In short, this practice happens because it works, few are aware it’s happening, and even fewer are challenging it. And it’s growing—not only because it is effective and relatively hidden from public view, but also because of the ease with which police and prosecutors can now find the evidence. Dramatic transitions in music format, artist and fan accessibility, and artist profitability have influenced how police and prosecutors find and use rap lyrics. Over time, options for music consumption have evolved from live performances to physical copies to digital formats. Rap evidence has similarly transitioned. When this issue originally burst onto the scene, prosecutors primarily worked with physical evidence, such as defendant-artists’ handwritten lyrics in notebooks or recordings on cassette tape, CD, or DVD. Today, the majority of music is consumed via downloading or streaming from the Internet. Facebook, YouTube, Spotify, Snapchat, SoundCloud—all of these digital platforms serve as sources for police and prosecutors to find rap evidence.
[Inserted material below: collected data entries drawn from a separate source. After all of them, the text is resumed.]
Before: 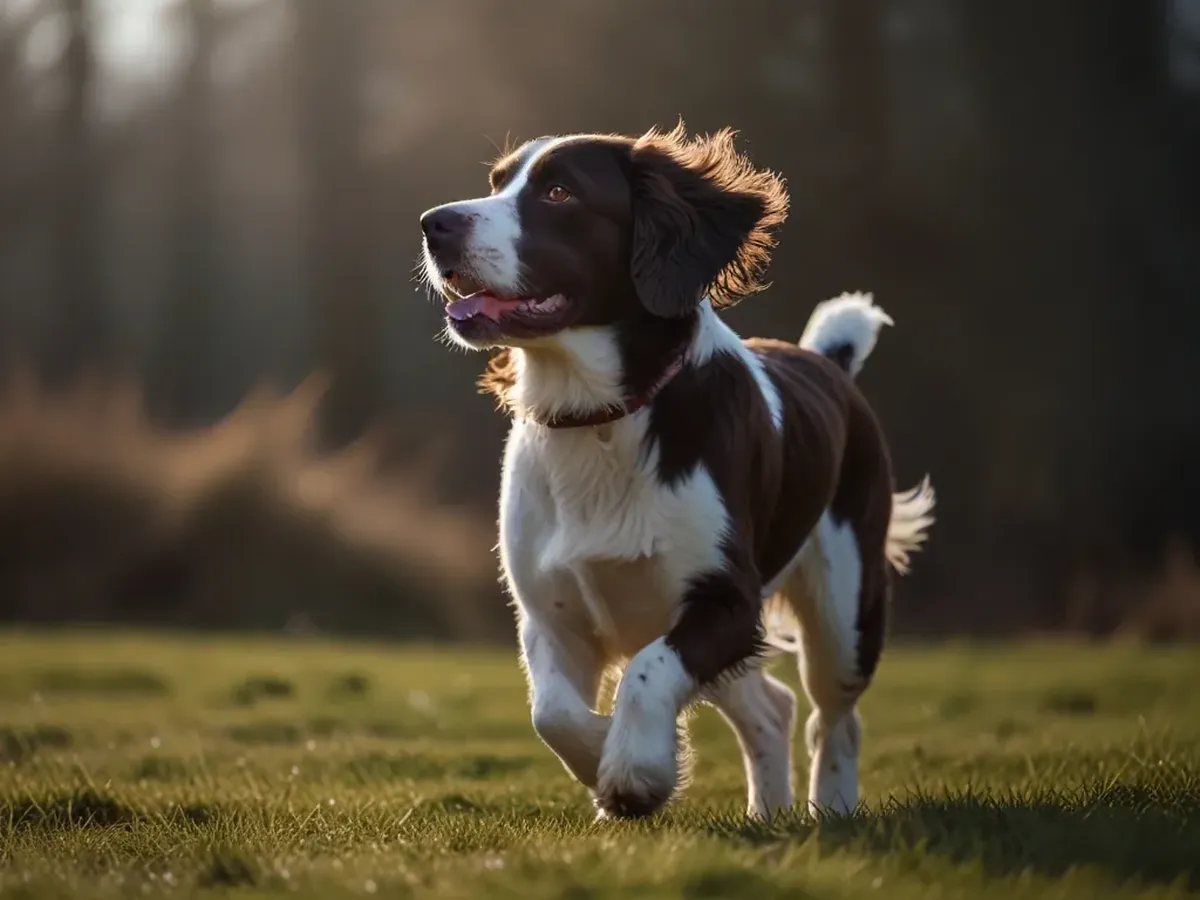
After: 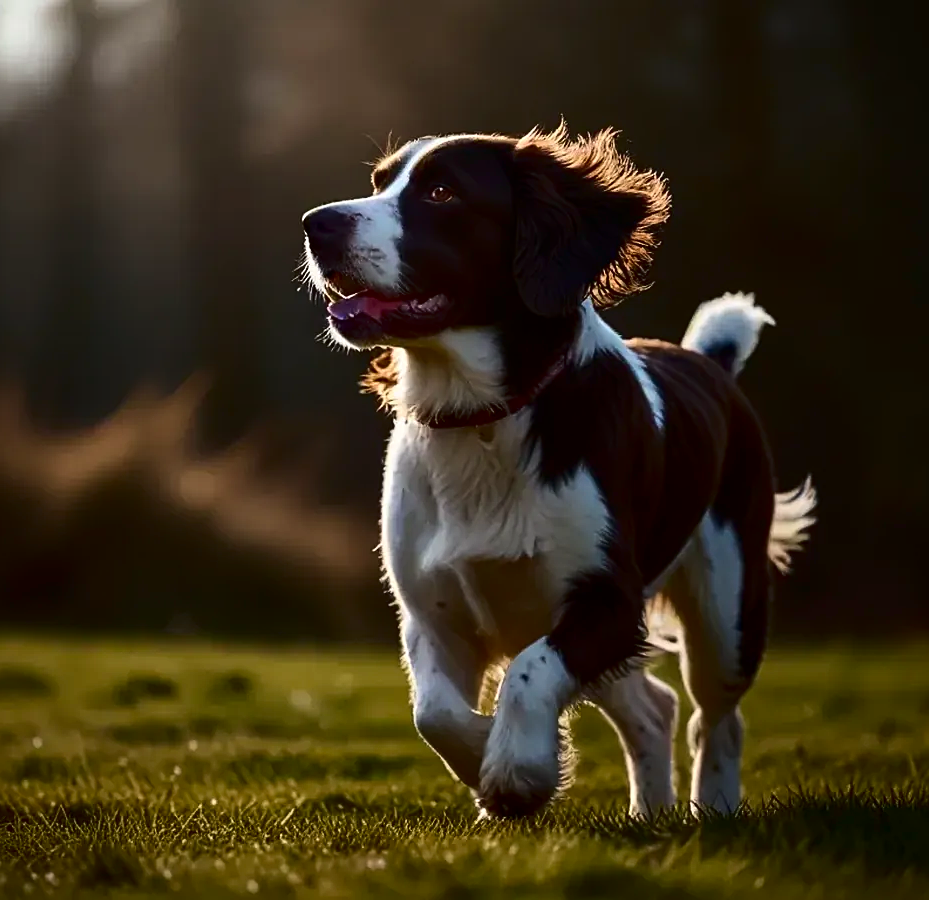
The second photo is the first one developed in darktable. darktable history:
crop: left 9.887%, right 12.665%
sharpen: on, module defaults
contrast brightness saturation: contrast 0.224, brightness -0.184, saturation 0.232
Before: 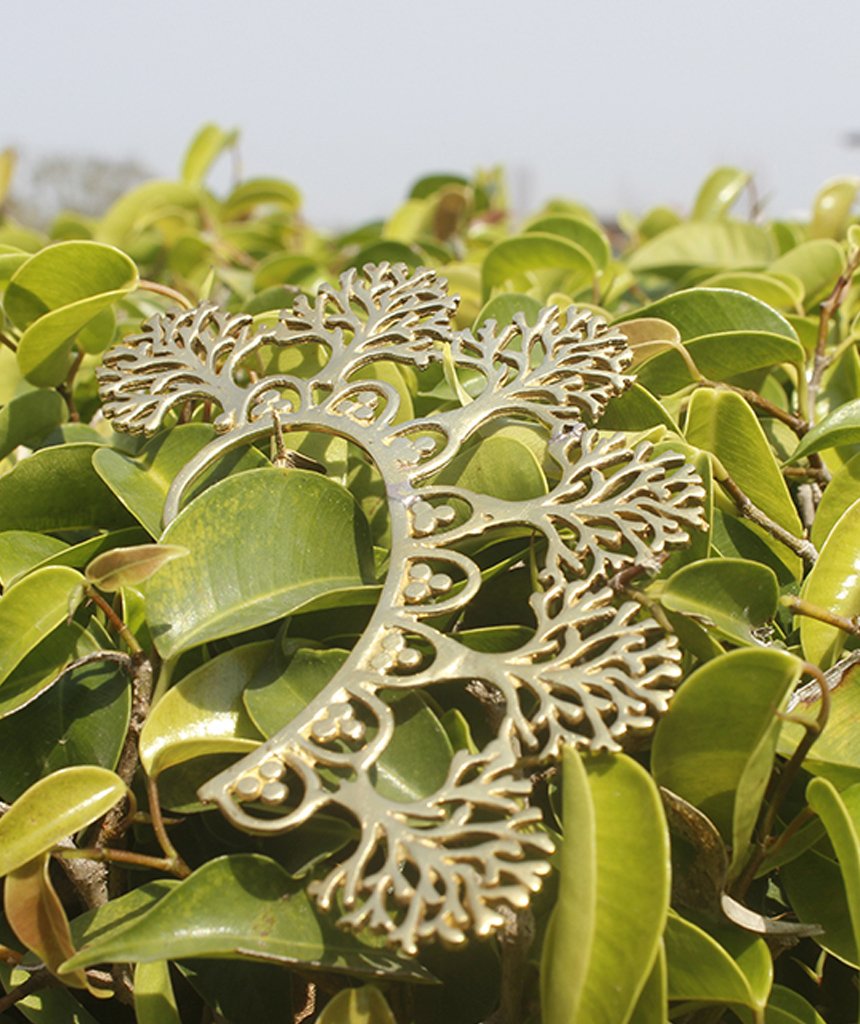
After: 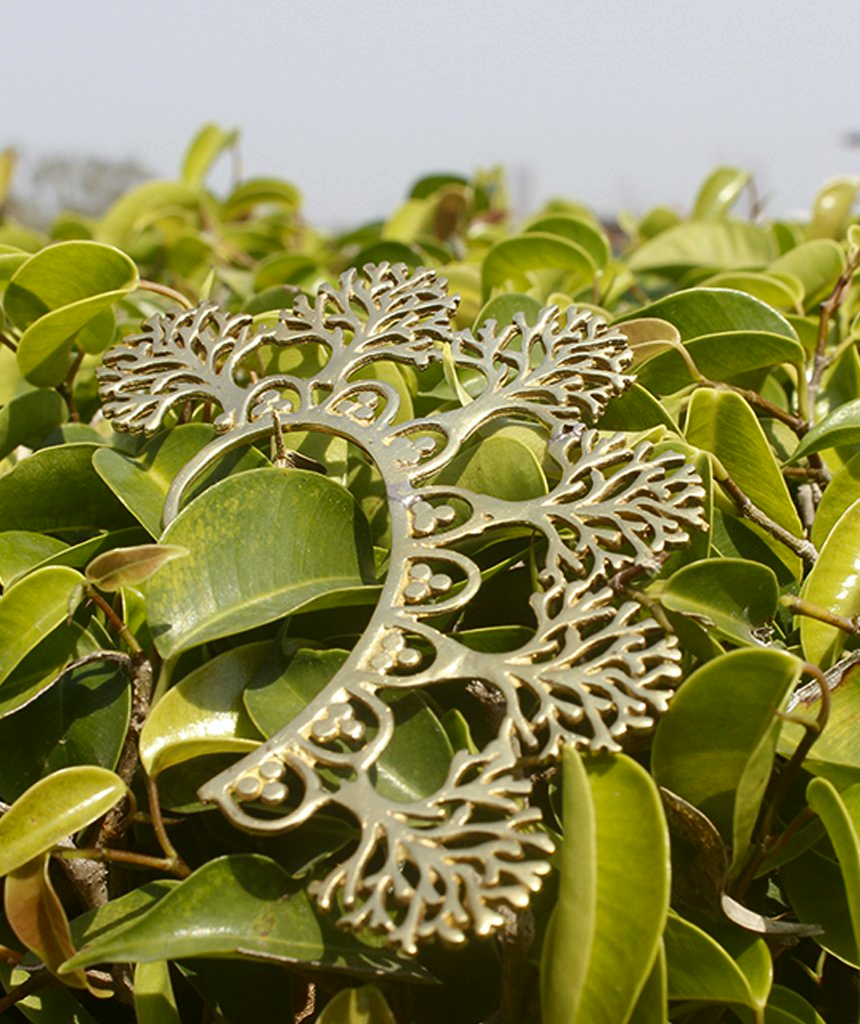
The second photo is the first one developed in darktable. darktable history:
contrast brightness saturation: contrast 0.07, brightness -0.131, saturation 0.049
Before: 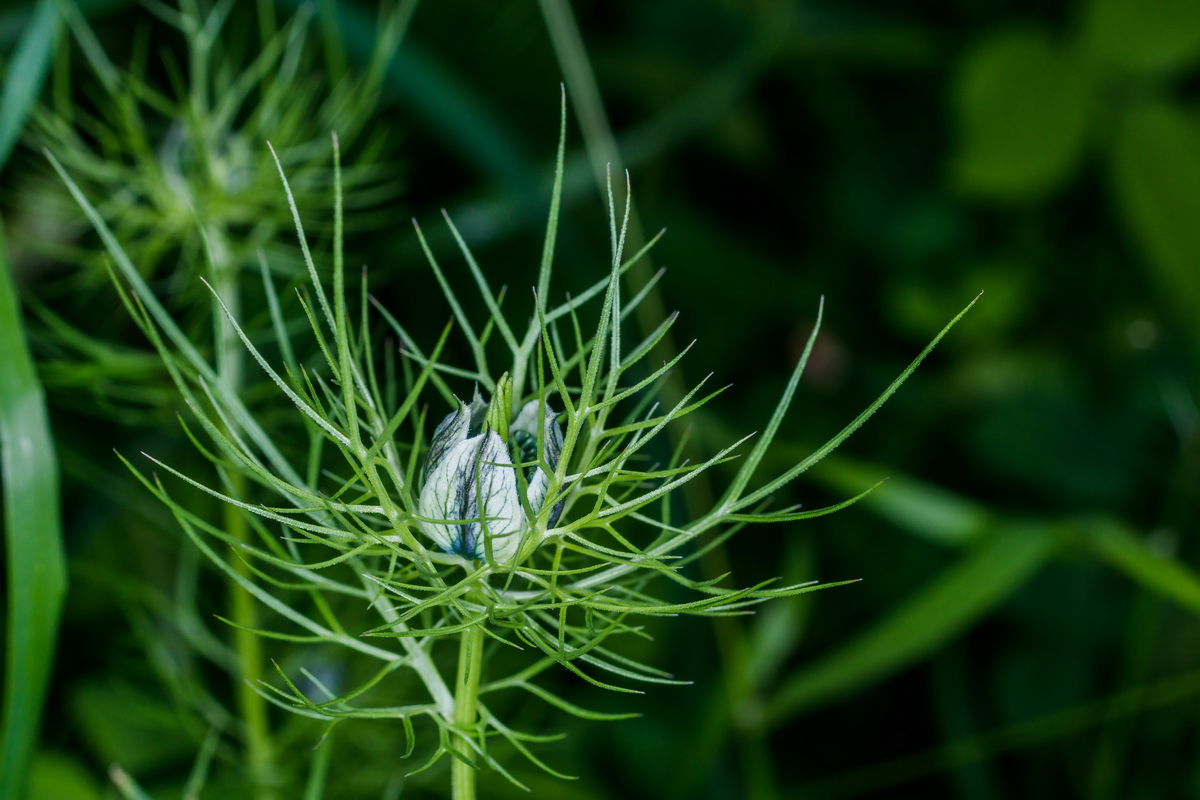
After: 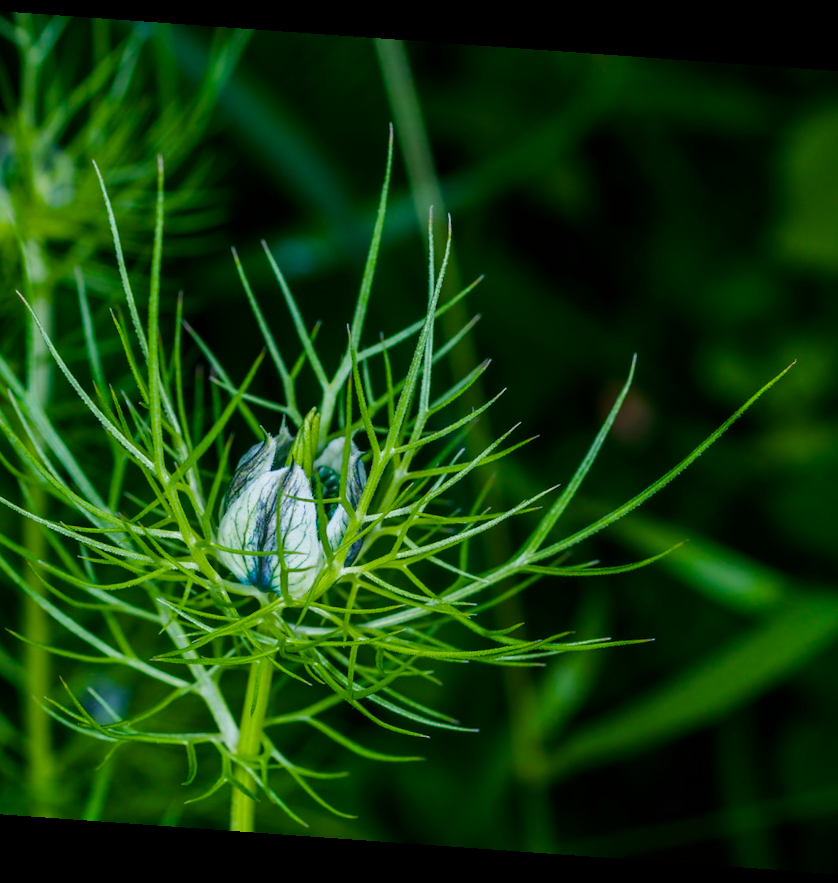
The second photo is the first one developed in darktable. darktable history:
color balance rgb: linear chroma grading › global chroma 15%, perceptual saturation grading › global saturation 30%
crop and rotate: left 17.732%, right 15.423%
rotate and perspective: rotation 4.1°, automatic cropping off
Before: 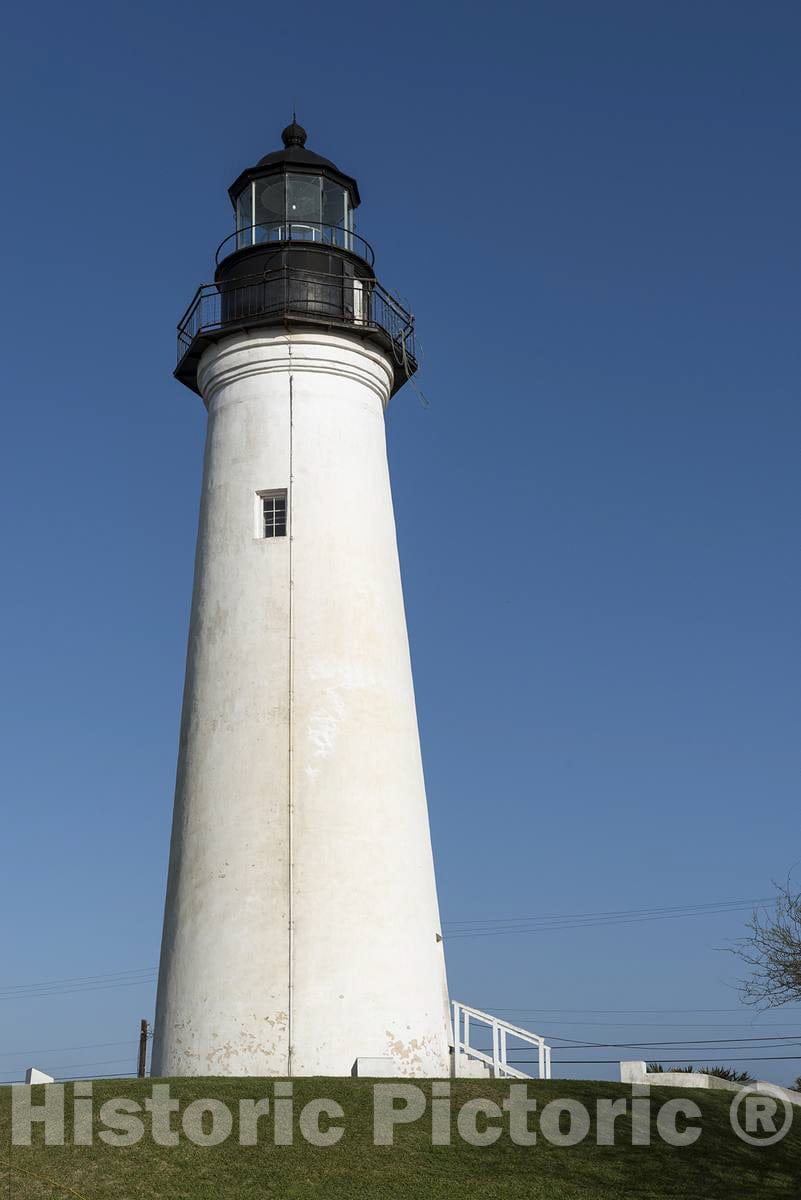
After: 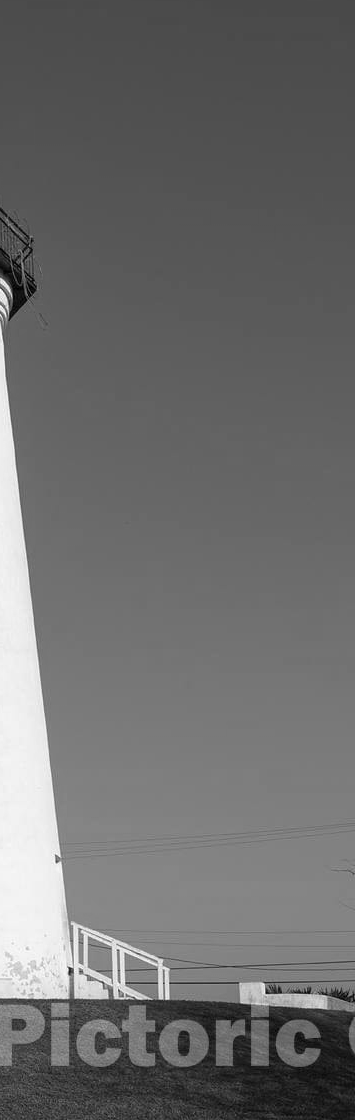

Another change that has occurred over the years is the music industry’s expansion from traditional record labels to include independent Internet production and distribution platforms. There is no need to wait for a record deal or music station to gain exposure. Artists big and small can directly and efficiently connect with the public by going directly to market through YouTube, Facebook, and SoundCloud. And the artist who develops a large fan base, even if still unknown on a national level, can then leverage that popularity into other moneymaking endeavors such as licensing, sponsorships, brand partnerships, live shows, touring, and festivals. Not only is the industry paying attention, but so are police and prosecutors.
To attract would-be allies to the cause of stopping the use of rap as evidence, it is tempting to frame the argument in terms of a slippery slope: people might not care about rap music or even like it, but they should still be worried because once we start limiting certain types of speech, we open the door to limiting other kinds of speech. An argument like this is tempting given the need to galvanize support among a diverse group of people, which can often be achieved by relying on their shared vulnerabilities.
Rap on trial is not a First Amendment issue with racial implications, it’s a racial issue with First Amendment implications.
The problem is that over the last thirty years, even as the use of rap as evidence has exploded, we have seen absolutely no creep into other art forms. In other words, if you try to scare people into worrying that country music, with its own history of violent lyrics and violent artists, may soon be targeted the way rap is, they will tell you that’s absurd, and they would be right. The same goes for horror movies or crime novels. The reason should be obvious. Those are primarily white forms of entertainment, which means they are more or less immune to the kind of judicial attacks that rap music, and the people who create it, endure routinely.
Therefore, a successful call to arms must by necessity be an accurate one: rap on trial is not a First Amendment issue with racial implications, it’s a racial issue with First Amendment implications. That’s not just a semantic distinction. We see rap on trial as both a window into the broader racial inequalities that play out in our criminal legal system and a casualty of those inequalities. We don’t want to minimize the importance of free expression or the need to protect it; we just want to be clear that we believe rap is being used to punish the people of color who produce it. In our view, meaningful change will come only if we first acknowledge this basic reality.